Bellamy determined to go through the pain barrier


Click to follow
The Independent Online

Craig Bellamy is determined to make it into the Liverpool side that starts against his hometown and former club Cardiff City in Sunday's Carling Cup final, embarking on a course of injections to solve the back spasm problem which kept him out of Kenny Dalglish's squad last weekend.

For Bellamy, Liverpool's first final in six years would pit him for the first time against the club he sought to lift into the Premier League last season when on loan from Manchester City, If he scores – as he did in the semi-final second leg against Manchester City, which took Liverpool back to Wembley for the first time in 16 years – he will not be celebrating.

"I certainly won't," he said yesterday. "I tried not to, against Man City. I tried to hold myself back. Really, I didn't celebrate that much, but in the occasion and the moment you get a little bit carried away. But I have to be on the pitch first and foremost before I think about scoring."

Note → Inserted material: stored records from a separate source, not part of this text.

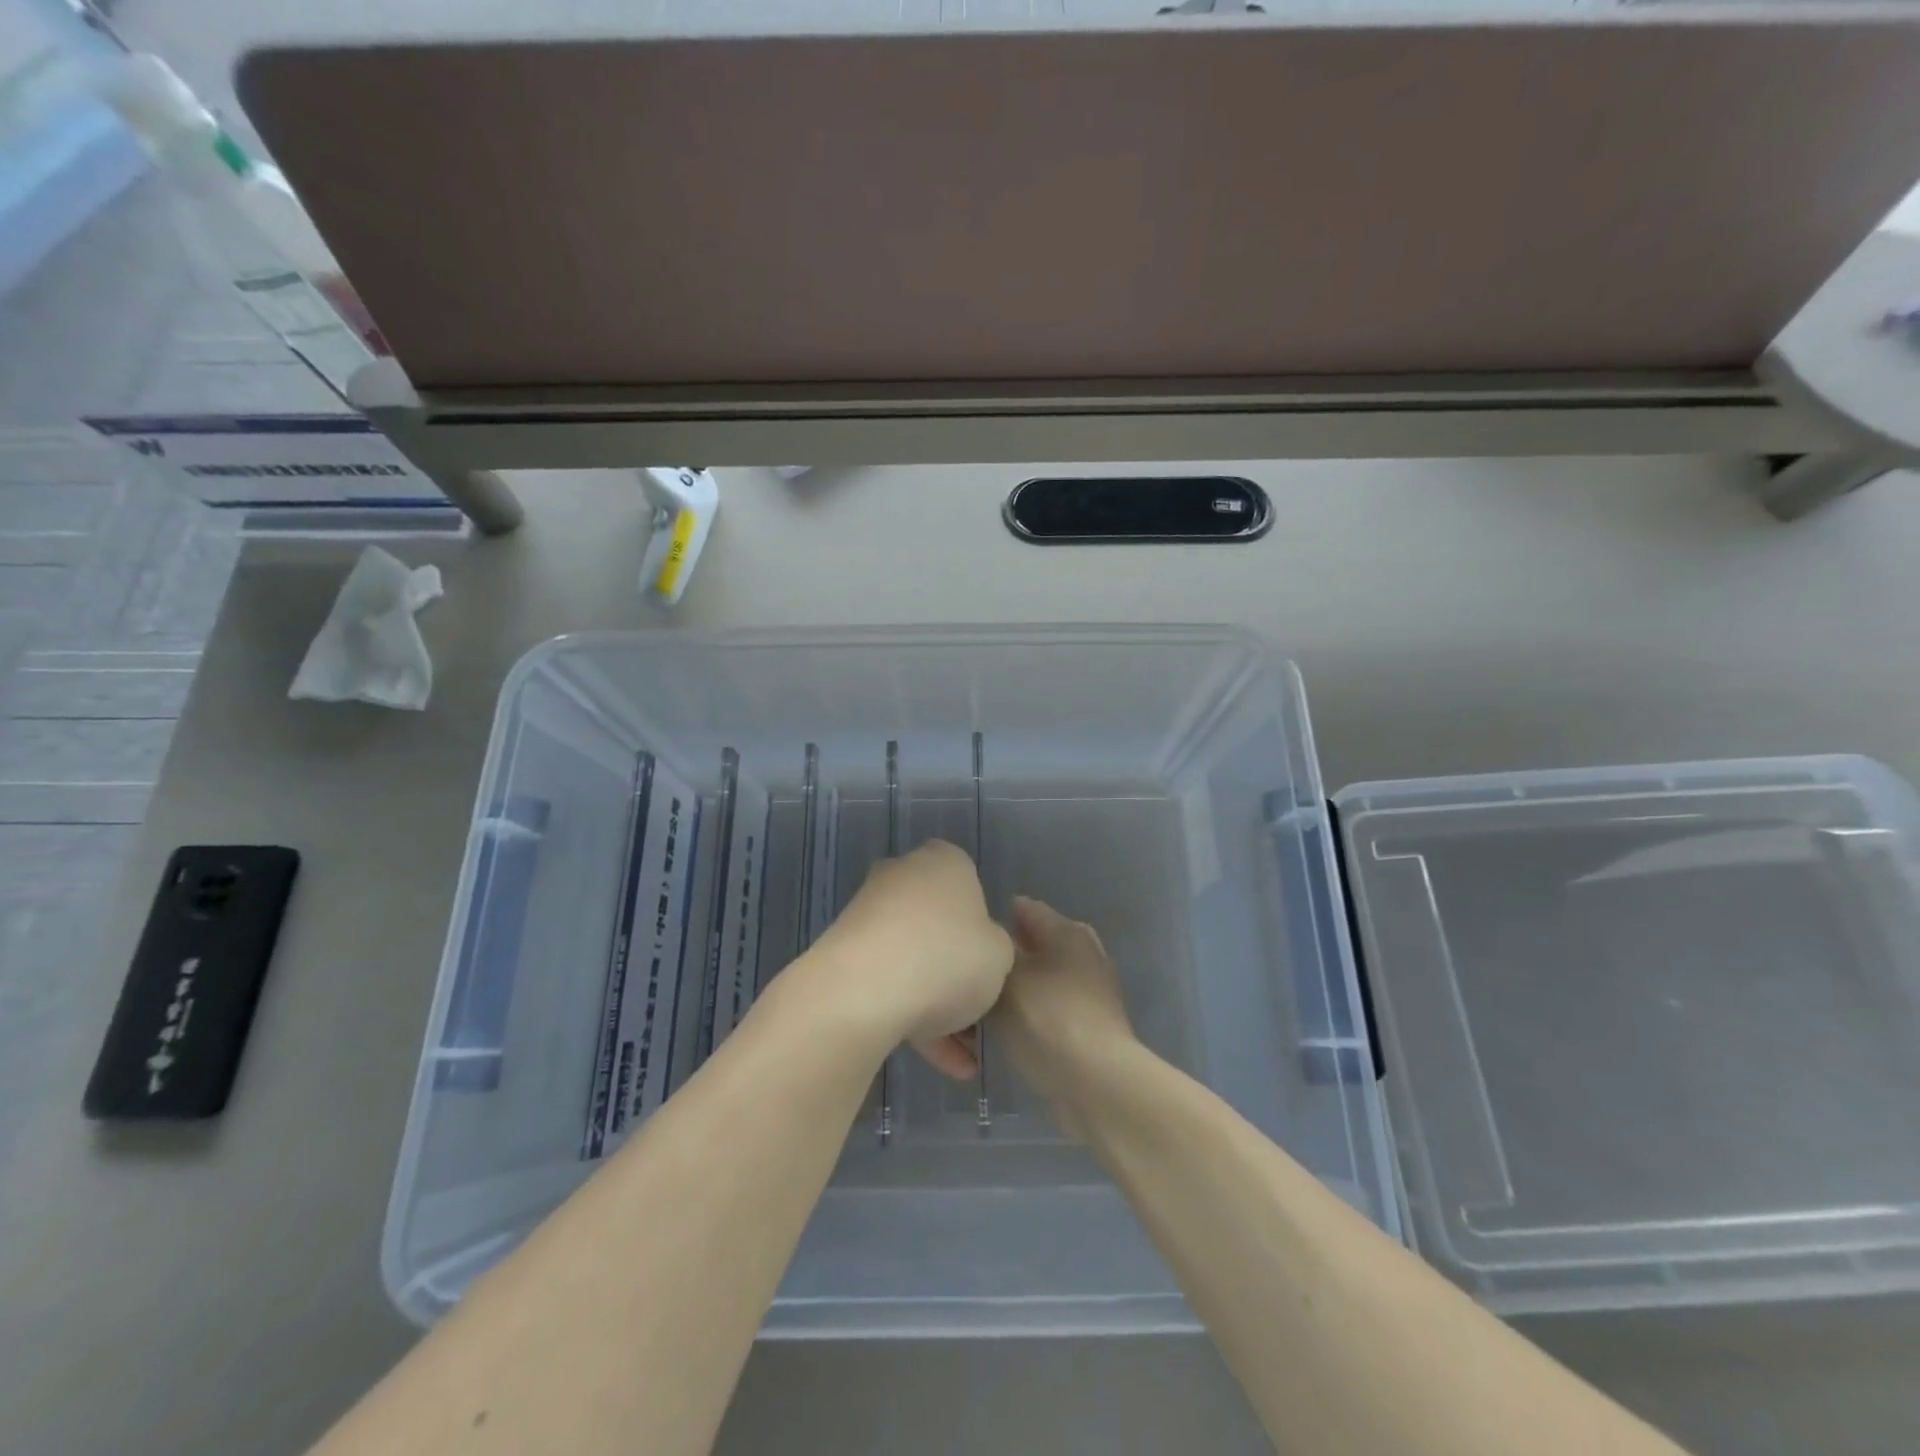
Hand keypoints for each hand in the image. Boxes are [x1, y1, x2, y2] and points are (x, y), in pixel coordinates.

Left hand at [801, 840, 1013, 1078]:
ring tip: (962, 1058)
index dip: (985, 927)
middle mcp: (903, 876)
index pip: (971, 883)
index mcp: (944, 861)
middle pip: (939, 923)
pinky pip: (889, 981)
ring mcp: (869, 913)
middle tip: (978, 1013)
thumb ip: (997, 949)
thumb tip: (978, 951)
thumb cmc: (948, 957)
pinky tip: (941, 1063)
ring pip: (914, 958)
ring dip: (938, 1004)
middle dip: (957, 969)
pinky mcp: (845, 952)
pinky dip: (913, 1017)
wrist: (864, 991)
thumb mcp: (1001, 956)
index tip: (992, 963)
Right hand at [991, 896, 1139, 1136]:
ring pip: (1040, 980)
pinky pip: (1049, 1009)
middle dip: (1003, 959)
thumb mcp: (1006, 978)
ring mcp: (1091, 991)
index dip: (992, 919)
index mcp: (1067, 930)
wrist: (1096, 1082)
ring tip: (980, 1008)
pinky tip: (1005, 1031)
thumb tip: (989, 947)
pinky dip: (1029, 1016)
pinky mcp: (1091, 1026)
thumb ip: (992, 955)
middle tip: (970, 977)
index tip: (967, 939)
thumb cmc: (1047, 1018)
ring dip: (1014, 991)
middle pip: (1033, 945)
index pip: (1023, 908)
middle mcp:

The 32-year-old, whose contribution recently led Ian Rush to suggest that he might be Liverpool's best buy for years, revealed that it was his initial footballing ambition simply to play for Sunday's opponents – and he replied robustly yesterday when it was put to him that his move to Cardiff City had been an enforced one last season.

"I wanted to go and do it," he retorted. "I fulfilled a dream by playing there. If you'd have asked me even a year ago that if Cardiff City were in a final a year later, who would I be playing for, I'd be saying Cardiff."

Of his back problems, he said: "My fitness is fine. My back spasmed up after I came on against Manchester United, and it just got a little bit worse during the week instead of improving.

"The manager said, 'Look, if you need an injection get it done now, because we have a lot of games coming up'. It's such a busy period, so get it sorted just in case. I start training on Thursday, so I'm fine at the moment."

Improbably, Bellamy insisted that winning his first competitive trophy in England – he won the 2005 Scottish Cup with Celtic – would make no difference to him. "None. Honestly. If I win, I win. If I don't, I don't. I will not lose one second of sleep over it. Is my career defined by trophies? No. I'm very fortunate to play this game, I've achieved more than I set out to achieve.

"Off the top of my head, I don't know where my Scottish Cup medal is.

"I just set out to win every game I play in, and if I win trophies because of that, then great."